Another nasty effect of multiple feature toggles occurs when they start interacting. You could get into a situation of a combinatorial explosion of toggle states. Effectively, you are creating a multitude of system configurations. Having automated tests for each individual configuration becomes much harder.
Once you have a toggle mechanism in place, it becomes your hammer and everything starts looking like a nail - or a thumb. We encounter teams using toggles to switch off parts of the code that are not yet fully working or still a mess.

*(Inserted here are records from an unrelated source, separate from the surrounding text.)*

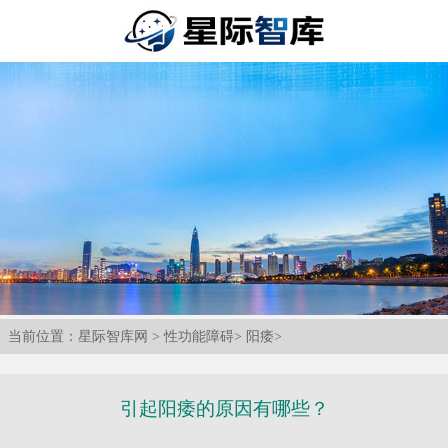
当前位置：
星际智库网
>
性功能障碍
>
阳痿
>
引起阳痿的原因有哪些？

Such toggles are driven by technical motives, so we tend to call these tech toggles.
Tech toggles can be useful in your journey towards continuous delivery, for example to get rid of long release cycles and code freezes.
Once you are able to deliver at will, introducing tech toggles is a slippery slope. You start moving away from having continuously integrated software, because you increase your batch size. Tech toggles hide deeper issues in your software development process. We recommend looking at your way of working and finding a way of deliver code that is tested and works first, and building capability to quickly deploy and rollback changes, before resorting to tech toggles. We want to respond to change, not live in fear of additional if’s and buts we added.
Reduce the scope of a toggle: if a toggle changes behaviour in many places in the code, it becomes much harder to test both configurations of the system.
Prefer using your existing authorisation mechanism to enable/disable access to features. Having a single, well understood mechanism reduces the risk of mistakes. The feature toggle might temporarily need more fine grained permissions. Remember to refactor and clean up when the feature toggle related permissions are not needed any more.
If a toggle is affecting multiple components, preferably let one component be in the lead, while the rest follows, i.e. one component uses the toggle to show different behaviour, the others react correctly on what this component returns. A back-end component for instance can use a feature toggle to expose or hide specific data. The front end component shows what it gets from that back-end and does not need to check the toggle.
Feature toggles will only work well when one can separate all the functionality under the toggle. One can also fool oneself easily.
Feature toggles is a practice that facilitates continuous delivery, but it comes with trade-offs. We find it useful to take a critical stance and see feature toggles more as a symptom than a solution. This can help us find better ways of delivering continuously without postponing integration or getting stuck in complexity.
- Twitter thread by Pete Hodgsson on Piranha: an open Source tool to automatically delete stale code. There is also an academic paper on this topic. The Twitter thread contains a more detailed categorisation beyond ‘tech toggles’ and ‘other’.
- Categories of Feature Toggles on martinfowler.com
- LaunchDarkly, a service to manage flags at various states in a products lifecycle, for various audiences.